§ **Required actions**
A. Answer these questions from the clock synchronization text below, one answer per line, marked the same way:
(i) What kind of loop is commonly used to synchronize the clocks?
(ii) Which two hardware descriptive programming languages are named as examples?
(iii) What does it mean when the DPLL generates neither the early nor the late signal?
B. Reproduce the stretch of the clock synchronization text below from "It is with respect" through "for different applications.", keeping every word and mark unchanged.
>> start Text block
Miscellaneous active electrical nonlinear devices – circuits – and – Signal converting – shaping – or generating – Synchronizing
Reexamination Certificate
2001-08-21
2002-04-30
Cunningham, Terry D. (Department: 2816)
Miscellaneous active electrical nonlinear devices, circuits, and
Signal converting, shaping, or generating
Synchronizing
C327S162000, C327S155000, C375S362000
Reexamination Certificate
active
06380776
ABSTRACT:
FIELD
The subject matter herein relates to synchronization of electrical signals, and more particularly, to synchronization of digital signals using a digital phase-locked loop.
BACKGROUND
It is often necessary to synchronize one electrical signal with another relative to the phase of the two signals. In a digital system having multiple digital subsystems connected or operating together, for example, multiple clocks may be used to operate different parts of the digital circuitry that must function cooperatively. For better cooperative functioning, the clocks are commonly synchronized using a digital phase-locked loop (DPLL), so that the components of the circuits operated by the clocks are “clocked” at the same time, or within a desired skew of each other.
Different phase-locked loop (PLL) schemes are used for different purposes in different situations. When a heretofore unencountered situation occurs, a new PLL or DPLL needs to be developed.
It is with respect to these and other background considerations that the subject matter herein has evolved.
SUMMARY
The subject matter herein discloses circuitry for synchronizing clock signals, such as a low-cost digital phase-locked loop (DPLL) for synchronizing clock signals in digital circuitry. The description of the DPLL in a hardware descriptive programming language (e.g. Verilog or VHDL) may be scalable and parameterizable, so that it may be quickly adapted for different applications.
The DPLL generally samples a “reference clock” immediately before, approximately at and immediately after an anticipated transition point of a “generated clock” to determine whether the reference clock transitions early, approximately on time (i.e. within an acceptable tolerance or range) or late relative to the transition point of the generated clock. In response to the sampling, the DPLL generally generates an “early” signal or a “late” signal or neither signal. The early and late signals indicate whether the period of the generated clock needs to be shortened or lengthened, respectively, generally by the amount of one period of an “input clock,” from which the generated clock is generally generated. When the DPLL generates neither the early nor late signal, then the reference clock evidently transitioned within the acceptable tolerance of the transition point of the generated clock, so no adjustment needs to be made to the generated clock.
>> end Text block
>> start Provided data
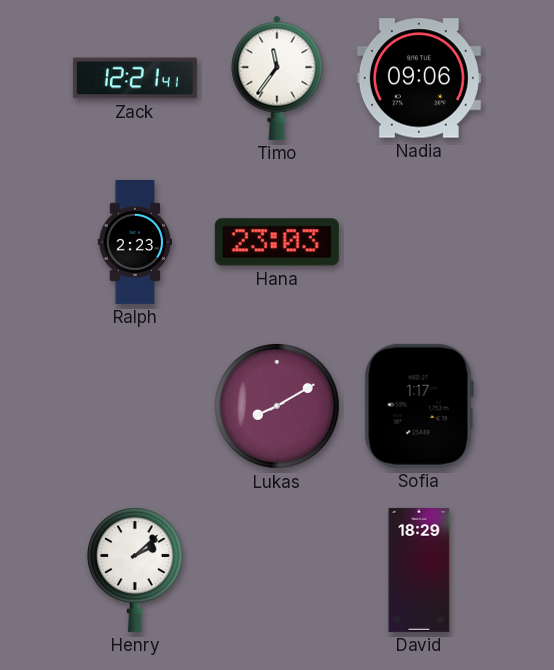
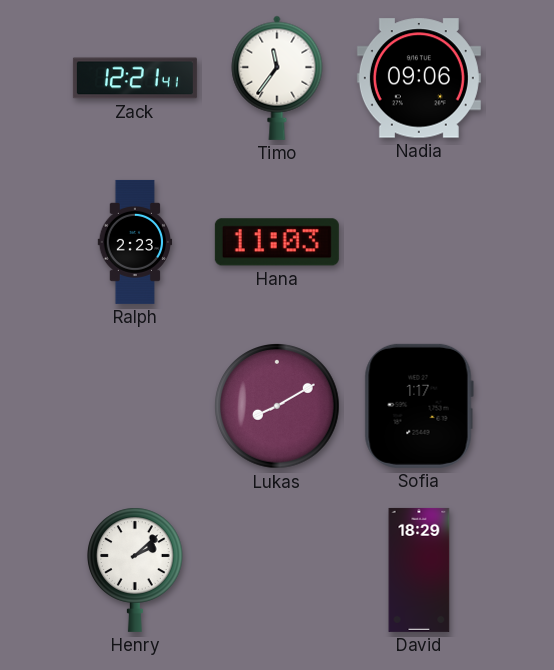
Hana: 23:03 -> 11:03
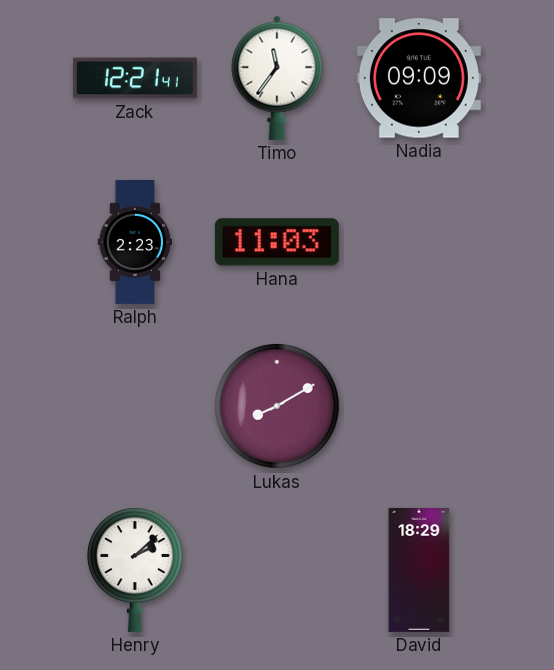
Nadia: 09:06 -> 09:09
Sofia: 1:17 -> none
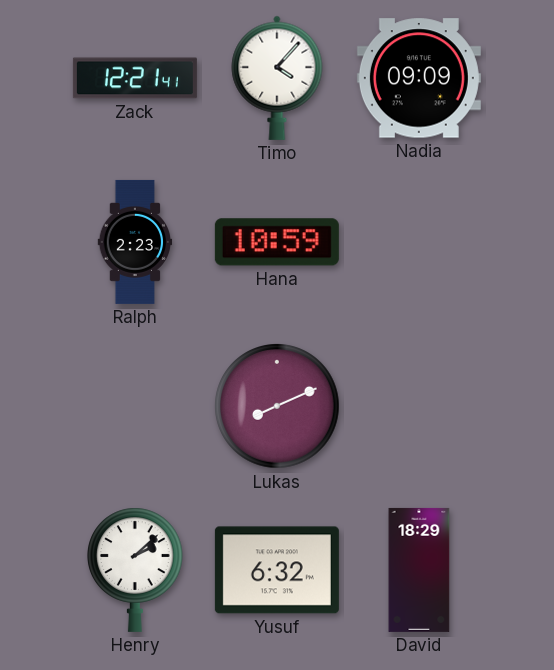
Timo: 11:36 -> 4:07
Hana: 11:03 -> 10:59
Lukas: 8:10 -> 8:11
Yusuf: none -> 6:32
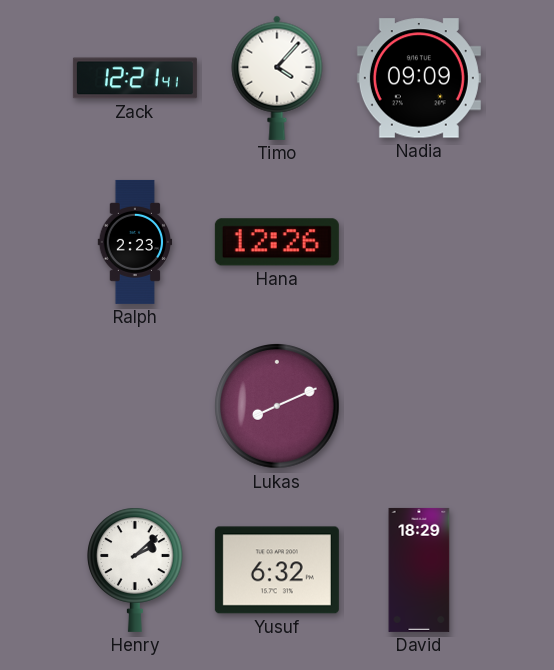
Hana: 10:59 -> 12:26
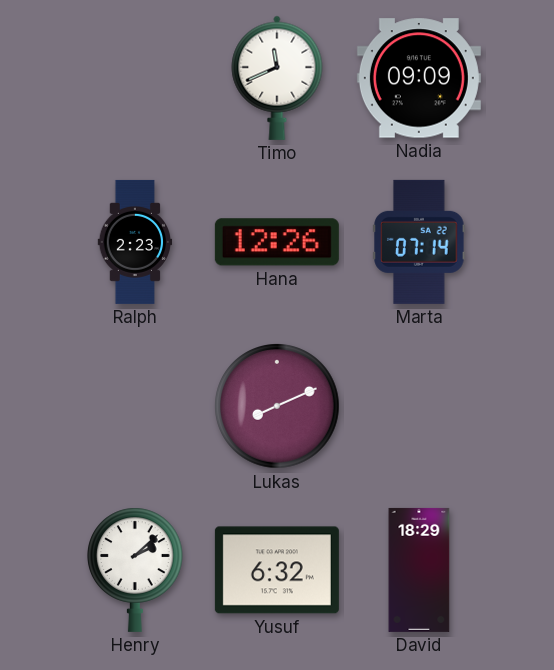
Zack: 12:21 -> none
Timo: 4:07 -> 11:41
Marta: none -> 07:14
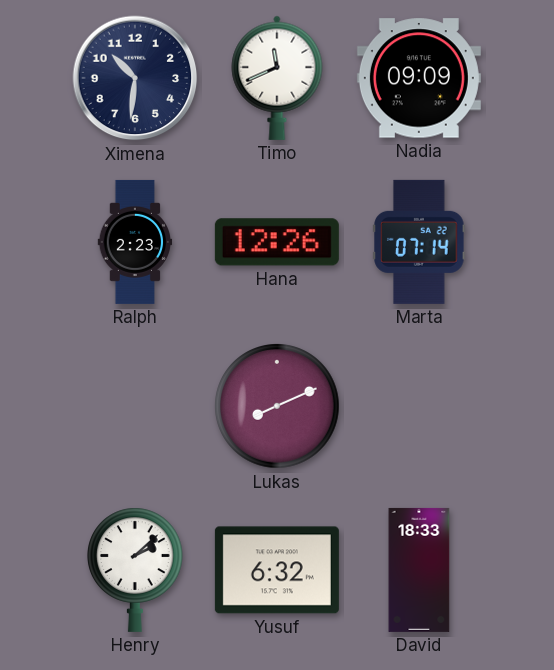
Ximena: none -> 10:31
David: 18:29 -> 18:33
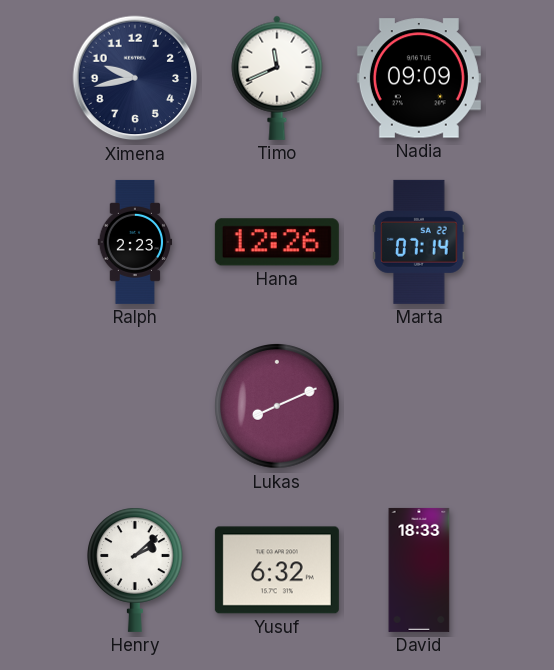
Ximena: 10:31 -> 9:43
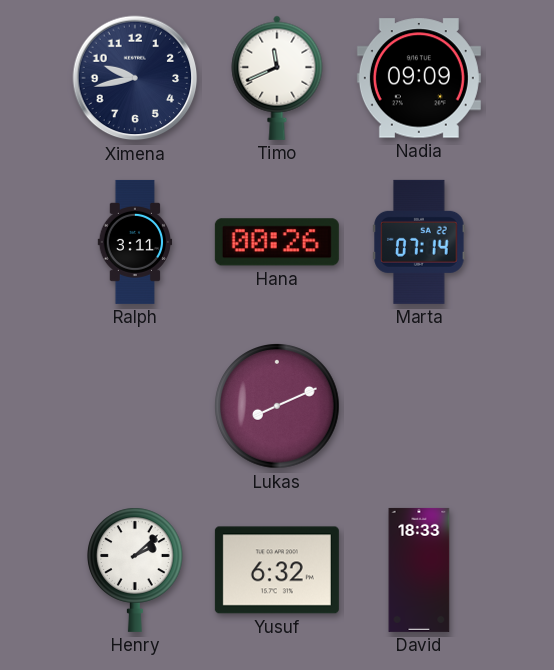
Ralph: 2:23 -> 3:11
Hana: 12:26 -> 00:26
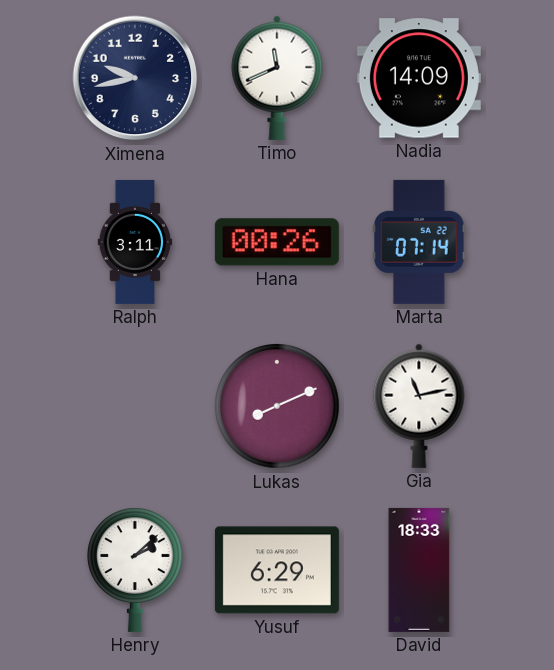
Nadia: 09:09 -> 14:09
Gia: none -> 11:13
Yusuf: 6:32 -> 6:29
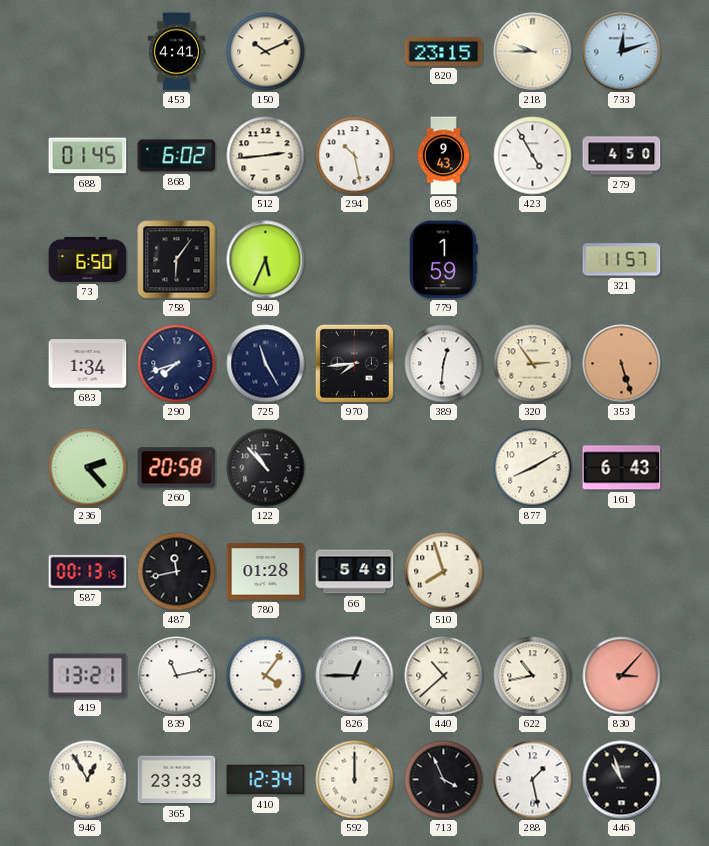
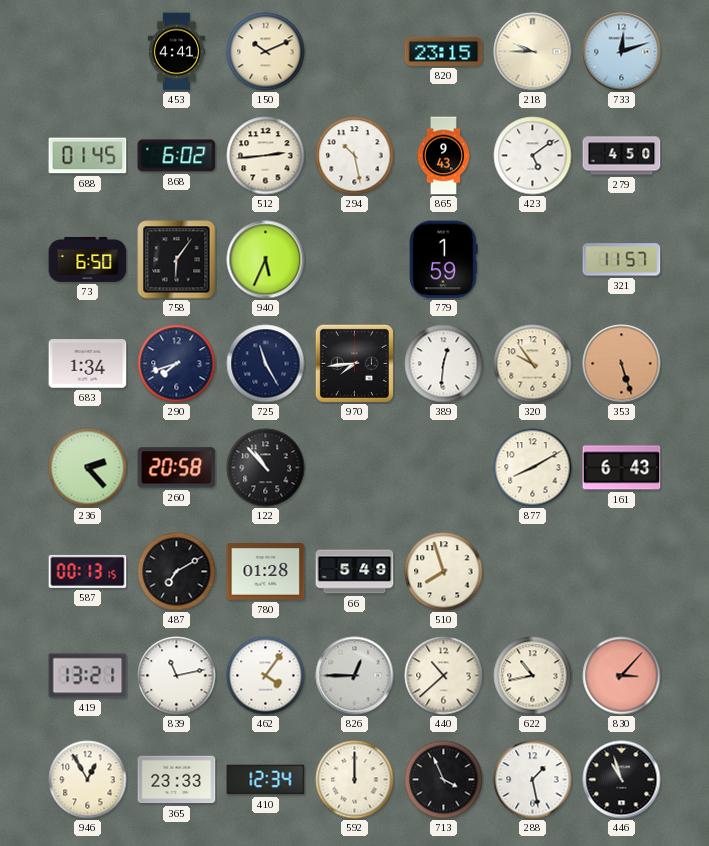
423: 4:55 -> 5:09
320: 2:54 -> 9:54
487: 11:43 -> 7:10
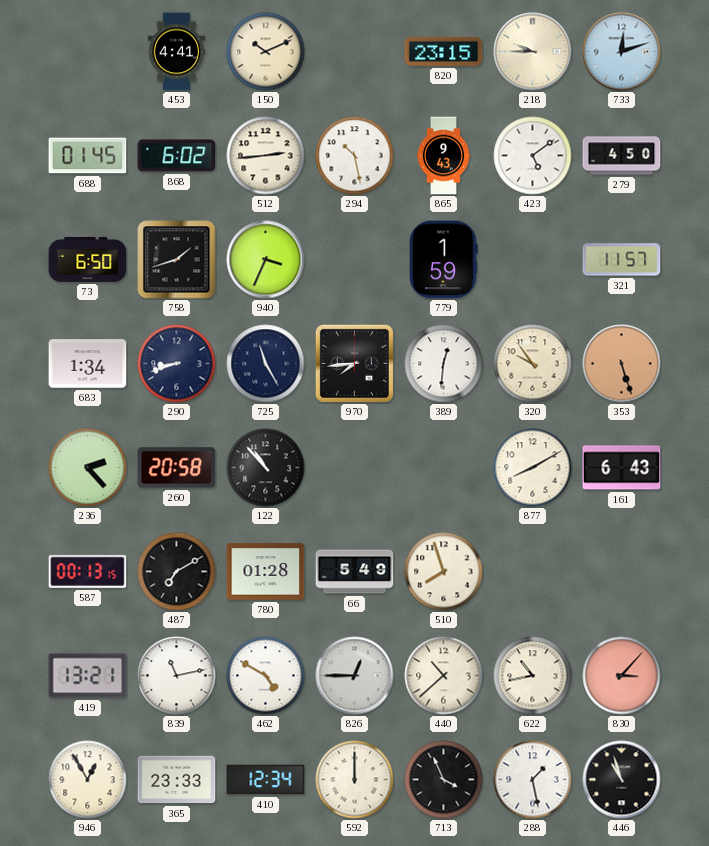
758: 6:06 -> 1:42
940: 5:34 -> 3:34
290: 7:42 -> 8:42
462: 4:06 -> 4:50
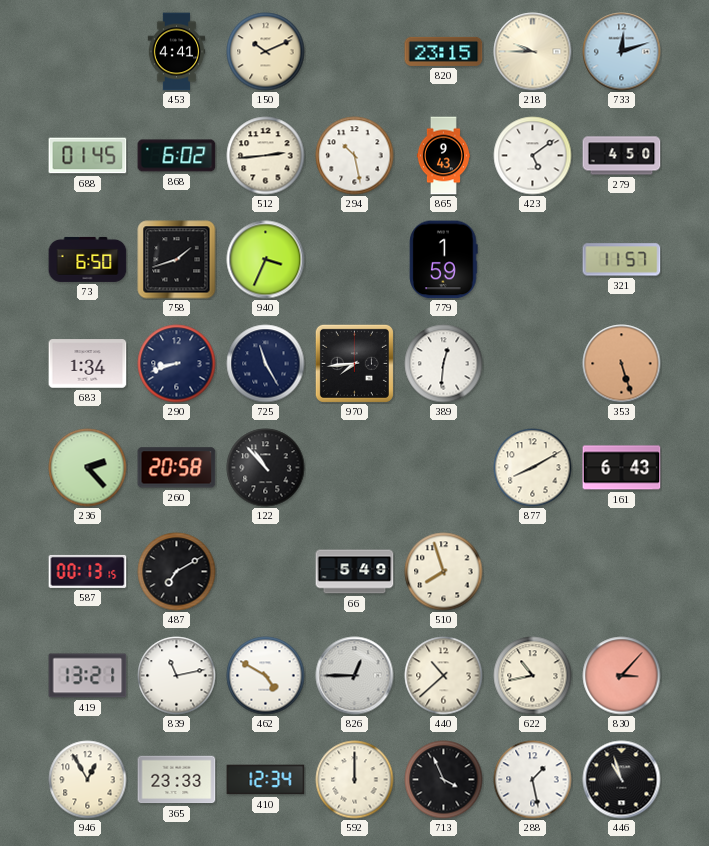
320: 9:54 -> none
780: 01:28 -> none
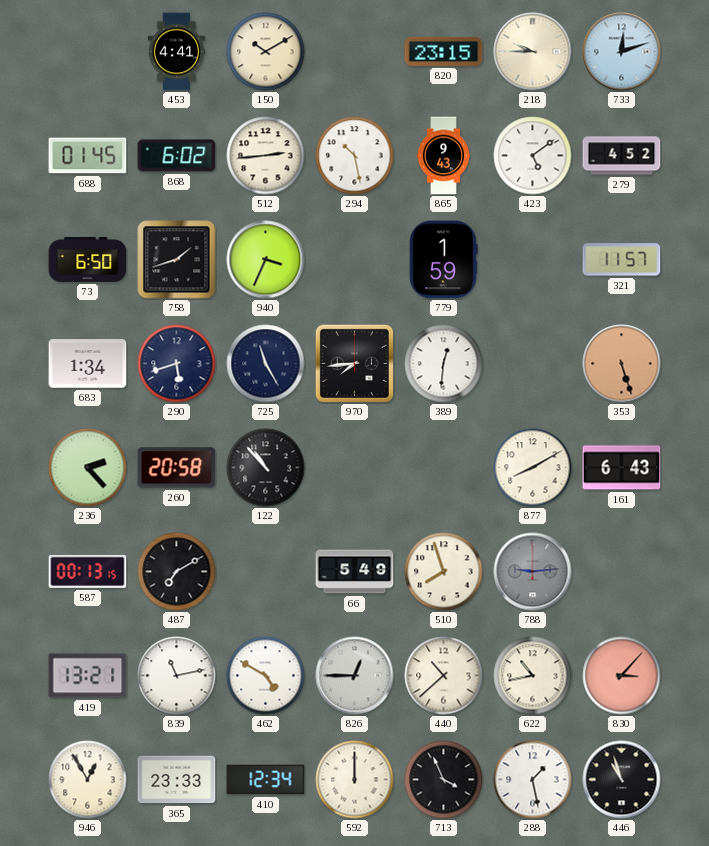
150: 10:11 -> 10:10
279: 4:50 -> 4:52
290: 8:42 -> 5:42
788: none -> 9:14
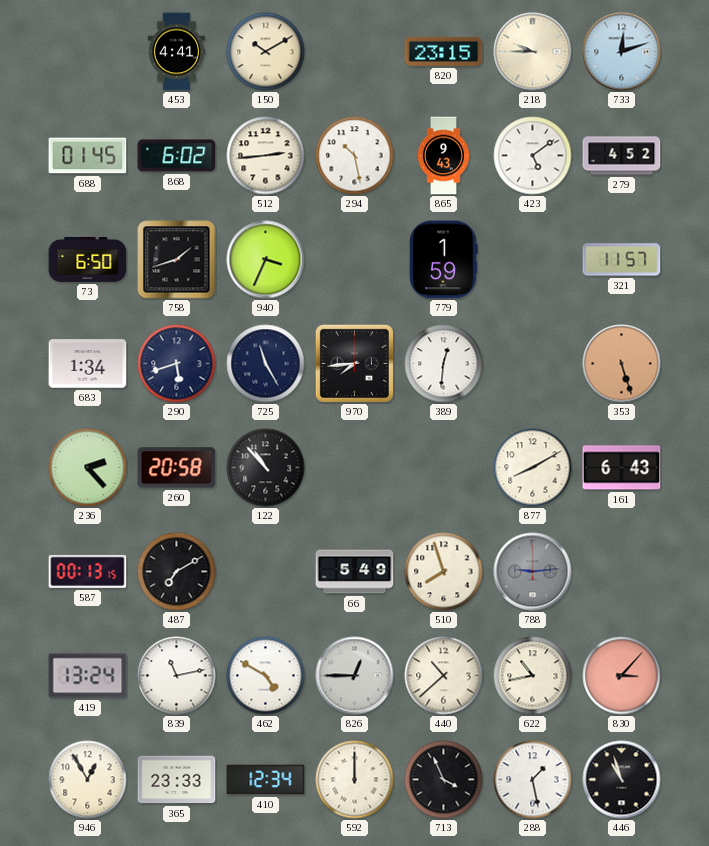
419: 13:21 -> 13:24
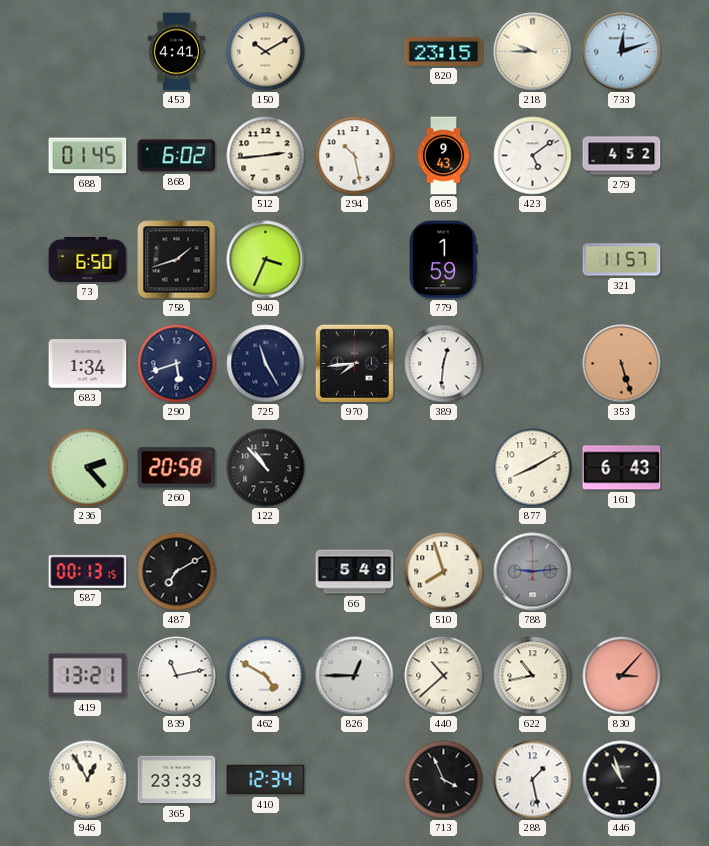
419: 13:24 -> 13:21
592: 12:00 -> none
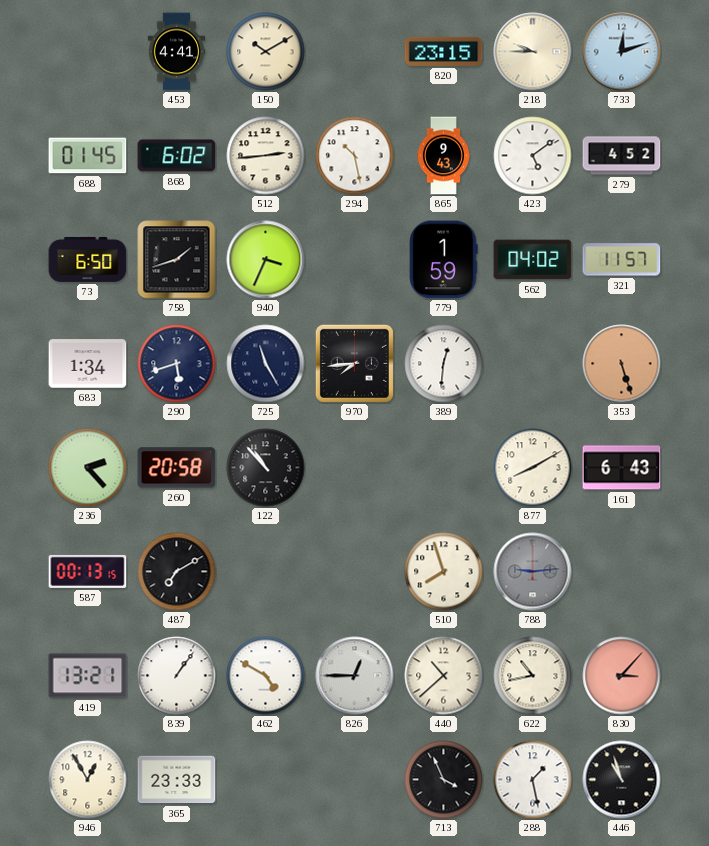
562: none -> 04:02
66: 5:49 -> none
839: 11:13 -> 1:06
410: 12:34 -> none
>> end Provided data
§ **Answer set**
A.
(i) A digital phase-locked loop (DPLL).
(ii) Verilog and VHDL.
(iii) The reference clock transitioned within the acceptable tolerance of the transition point of the generated clock, so the generated clock needs no adjustment.

B.
It is with respect to these and other background considerations that the subject matter herein has evolved.
SUMMARY
The subject matter herein discloses circuitry for synchronizing clock signals, such as a low-cost digital phase-locked loop (DPLL) for synchronizing clock signals in digital circuitry. The description of the DPLL in a hardware descriptive programming language (e.g. Verilog or VHDL) may be scalable and parameterizable, so that it may be quickly adapted for different applications.